**Document**
----

Suppose that we have many switches in our network, we can put all those switches in one VTP domain. Then, we do not need to configure our VLANs on all the switches, we can configure our VLANs only on one switch, the VTP server, and this VLAN information will propagate through all the switches in the VTP domain.
Every switch of the switches that exist in the VTP domain can be configured to work in one of the following VTP modes,
Switches working in the server mode propagate the VLAN information to other switches using the ‘VTP advertisments’. Every ‘VTP advertisement’ has a ‘VTP revision number’, which helps the other switches to determine if this ‘VTP advertisement’ is new or old.
In this mode,
• The VLAN information can be locally modified, we can connect to the switch that is working as the VTP sever, and change the VLANs configuration that exists on it.
• Once a change occurs in the VLAN database, the ‘VTP revision number’ is incremented by one, and a ‘VTP advertisement’ is sent to all the switches in the VTP domain.
• Every VTP domain must contain at least one VTP server.
Switches working in the client mode take its VLAN information from the switches that are working in the server mode.
In this mode,
• The VLAN information cannot be locally modified.
• The switch builds its VLAN information from the VTP advertisement received from the VTP server.
In this mode,
• Switches do not apply VLAN information received from the VTP server on itself.
• In VTPv2 (VTP version 2), switches working in the transparent mode forward the VTP information that received from the VTP server to the other switches.
• To communicate VLAN information between the switches, the ‘VTP domain name’, and the ‘VTP Password’ must be the same on all the VTP domain switches. In addition, at least one of the switches must work in the VTP server mode.
• VTP advertisements are sent only on the trunk links.
• VTP advertisement contains the ‘VTP domain name’ and the ‘VTP revision number’.
When the VTP pruning is enabled on a switch that exists in the VTP domain, the broadcasts are not forwarded to this switch unless there are ports in it that belong to the VLAN that the broadcast propagates in. By default, the VTP pruning is disabled on the switches.
Suppose that we have the network in figure (16.9), the broadcast should propagate in VLAN5. This is because that the computer that generated this broadcast exists in VLAN5.
The broadcast will propagate through SW1, SW2 and SW3, This is because that, those switches have ports that are belonging to VLAN5.
The broadcast will not propagate through SW5 and SW4, because those switches do not have ports that are belonging to VLAN5.
Figure 16.9: VTP pruning
To configure VTP on a switch, we can use the following commands,
Switch(config)#vtp domain domain name
Switch(config)#vtp password vtp password
Switch(config)#vtp mode { server | client | transparent }
Switch(config)#vtp version 2
(to enable VTP version 2)
Switch(config)#vtp pruning
(to enable VTP pruning)
To view the VTP information, we can use the following command,
Switch#show vtp status
VTP mode: server
VTP version: version 1
VTP pruning: disabled

----

Data drawn from a collection:
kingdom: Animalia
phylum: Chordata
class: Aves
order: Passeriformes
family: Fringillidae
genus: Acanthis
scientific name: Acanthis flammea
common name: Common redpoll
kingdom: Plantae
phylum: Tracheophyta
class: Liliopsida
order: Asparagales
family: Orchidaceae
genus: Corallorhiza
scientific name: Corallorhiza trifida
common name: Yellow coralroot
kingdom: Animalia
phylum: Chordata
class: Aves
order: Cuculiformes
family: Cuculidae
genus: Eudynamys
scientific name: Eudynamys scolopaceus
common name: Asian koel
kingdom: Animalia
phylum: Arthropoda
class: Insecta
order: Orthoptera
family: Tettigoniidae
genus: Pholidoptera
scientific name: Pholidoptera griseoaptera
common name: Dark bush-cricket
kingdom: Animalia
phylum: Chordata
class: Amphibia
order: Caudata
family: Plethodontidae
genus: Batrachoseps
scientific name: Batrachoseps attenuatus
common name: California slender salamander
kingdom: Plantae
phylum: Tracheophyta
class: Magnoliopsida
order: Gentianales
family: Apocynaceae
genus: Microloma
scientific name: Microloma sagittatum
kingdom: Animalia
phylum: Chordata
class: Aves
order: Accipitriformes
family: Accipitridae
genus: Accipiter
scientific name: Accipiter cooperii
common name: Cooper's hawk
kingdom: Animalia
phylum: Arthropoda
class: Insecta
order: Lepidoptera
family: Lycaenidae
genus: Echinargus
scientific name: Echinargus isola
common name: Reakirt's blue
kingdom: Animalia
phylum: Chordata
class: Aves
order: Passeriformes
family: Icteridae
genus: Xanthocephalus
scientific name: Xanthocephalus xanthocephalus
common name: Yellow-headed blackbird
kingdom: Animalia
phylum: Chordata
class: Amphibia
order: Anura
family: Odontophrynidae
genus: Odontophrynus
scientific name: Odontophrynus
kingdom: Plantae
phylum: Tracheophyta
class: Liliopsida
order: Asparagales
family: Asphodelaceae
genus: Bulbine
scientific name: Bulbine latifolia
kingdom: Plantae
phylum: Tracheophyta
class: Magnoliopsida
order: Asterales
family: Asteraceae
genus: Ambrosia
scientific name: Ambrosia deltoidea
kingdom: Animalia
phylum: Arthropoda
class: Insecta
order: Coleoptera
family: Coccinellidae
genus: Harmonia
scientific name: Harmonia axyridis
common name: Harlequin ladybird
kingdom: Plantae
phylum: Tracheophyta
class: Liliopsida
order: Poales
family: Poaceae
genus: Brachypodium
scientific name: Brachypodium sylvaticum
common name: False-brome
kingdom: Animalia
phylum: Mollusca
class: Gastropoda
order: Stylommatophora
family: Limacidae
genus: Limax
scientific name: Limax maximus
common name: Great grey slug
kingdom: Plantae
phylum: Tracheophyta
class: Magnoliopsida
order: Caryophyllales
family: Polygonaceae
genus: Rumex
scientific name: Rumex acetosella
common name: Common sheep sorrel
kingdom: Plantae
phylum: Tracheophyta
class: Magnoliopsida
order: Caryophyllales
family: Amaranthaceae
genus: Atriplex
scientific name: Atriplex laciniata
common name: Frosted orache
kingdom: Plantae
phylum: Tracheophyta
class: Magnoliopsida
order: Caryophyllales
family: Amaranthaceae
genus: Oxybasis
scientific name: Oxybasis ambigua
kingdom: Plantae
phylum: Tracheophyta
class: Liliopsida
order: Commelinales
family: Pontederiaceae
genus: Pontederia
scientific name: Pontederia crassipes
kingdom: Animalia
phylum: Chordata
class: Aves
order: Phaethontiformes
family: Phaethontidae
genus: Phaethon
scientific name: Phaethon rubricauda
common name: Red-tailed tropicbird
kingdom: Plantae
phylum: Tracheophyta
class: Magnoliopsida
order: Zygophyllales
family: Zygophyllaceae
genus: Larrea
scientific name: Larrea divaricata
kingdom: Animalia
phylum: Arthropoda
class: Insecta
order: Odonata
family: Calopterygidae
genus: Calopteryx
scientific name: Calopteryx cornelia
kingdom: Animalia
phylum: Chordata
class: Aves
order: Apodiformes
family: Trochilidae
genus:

----

**Stated goal A**
Print the stretch of the VTP passage from "Switches working in the client" through "server on itself." word for word.
**Stated goal B**
Output the stretch of the entries from their first line through the line containing "scientific name: Eudynamys scolopaceus", reproducing those lines verbatim and nothing more.

**Full answer A**
Switches working in the client mode take its VLAN information from the switches that are working in the server mode.
In this mode,
• The VLAN information cannot be locally modified.
• The switch builds its VLAN information from the VTP advertisement received from the VTP server.
In this mode,
• Switches do not apply VLAN information received from the VTP server on itself.

**Full answer B**
kingdom: Animalia
phylum: Chordata
class: Aves
order: Passeriformes
family: Fringillidae
genus: Acanthis
scientific name: Acanthis flammea
common name: Common redpoll
kingdom: Plantae
phylum: Tracheophyta
class: Liliopsida
order: Asparagales
family: Orchidaceae
genus: Corallorhiza
scientific name: Corallorhiza trifida
common name: Yellow coralroot
kingdom: Animalia
phylum: Chordata
class: Aves
order: Cuculiformes
family: Cuculidae
genus: Eudynamys
scientific name: Eudynamys scolopaceus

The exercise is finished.